Coding2077 comments on Safety isn’t safety without a social model (or: dispelling the myth of per se technical safety)

Coding2077 28 Jun 2024 17:33 UTC
1 point
0
I found your reply really interesting.
Because I find it so interesting and want to understand it: What does the “RLed” in “Unfortunately it seems to me that humans are RLed pretty hard by doing a lot of playing of these games” mean? That term is not familiar to me.
- the gears to ascension 29 Jun 2024 3:53 UTC
  2 points
  0
  Parent
  Like seth said, I just mean reinforcement learning. Described in more typical language, people take their feelings of success from whether they’re winning at the player-vs-environment and player-vs-player contests one encounters in everyday life; opportunities to change what contests are possible are unfamiliar. I also think there are decision theory issues[1] humans have. and then of course people do in fact have different preferences and moral values. but even among people where neither issue is in play, I think people have pretty bad self-misalignment as a result of taking what-feels-good-to-succeed-at feedback from circumstances that train them into habits that work well in the original context, and which typically badly fail to produce useful behavior in contexts like “you can massively change things for the better”. Being prepared for unreasonable success is a common phrase referring to this issue, I think.
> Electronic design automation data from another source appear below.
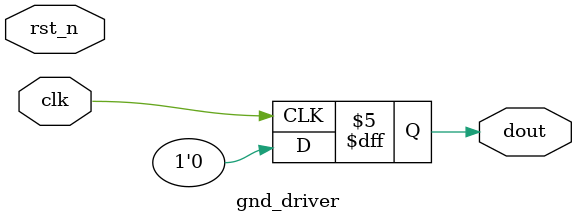
<source format=v>
`timescale 1 ns / 1 ps
(* DONT_TOUCH = "yes" *)
module gnd_driver(
    input clk,
    input rst_n,
    output reg dout
    );
    always@(posedge clk) begin
        if(!rst_n) dout <= 1'b0;
        else       dout <= 1'b0;
    end

endmodule

</source>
  [1] in case this is useful context: a decision theory is a small mathematical expression which roughly expresses “what part of past, present, and future do you see as you-which-decides-together”, or stated slightly more technically, what’s the expression that defines how you consider counterfactuals when evaluating possible actions you “could [have] take[n]”; I’m pretty sure humans have some native one, and it’s not exactly any of the ones that are typically discussed but rather some thing vaguely in the direction of active inference, though people vary between approximating the typically discussed ones. The commonly discussed ones around these parts are stuff like EDT/CDT/LDTs { FDT, UDT, LIDT, … }
- Seth Herd 29 Jun 2024 0:23 UTC
  2 points
  2
  Parent
  Reinforcement learning.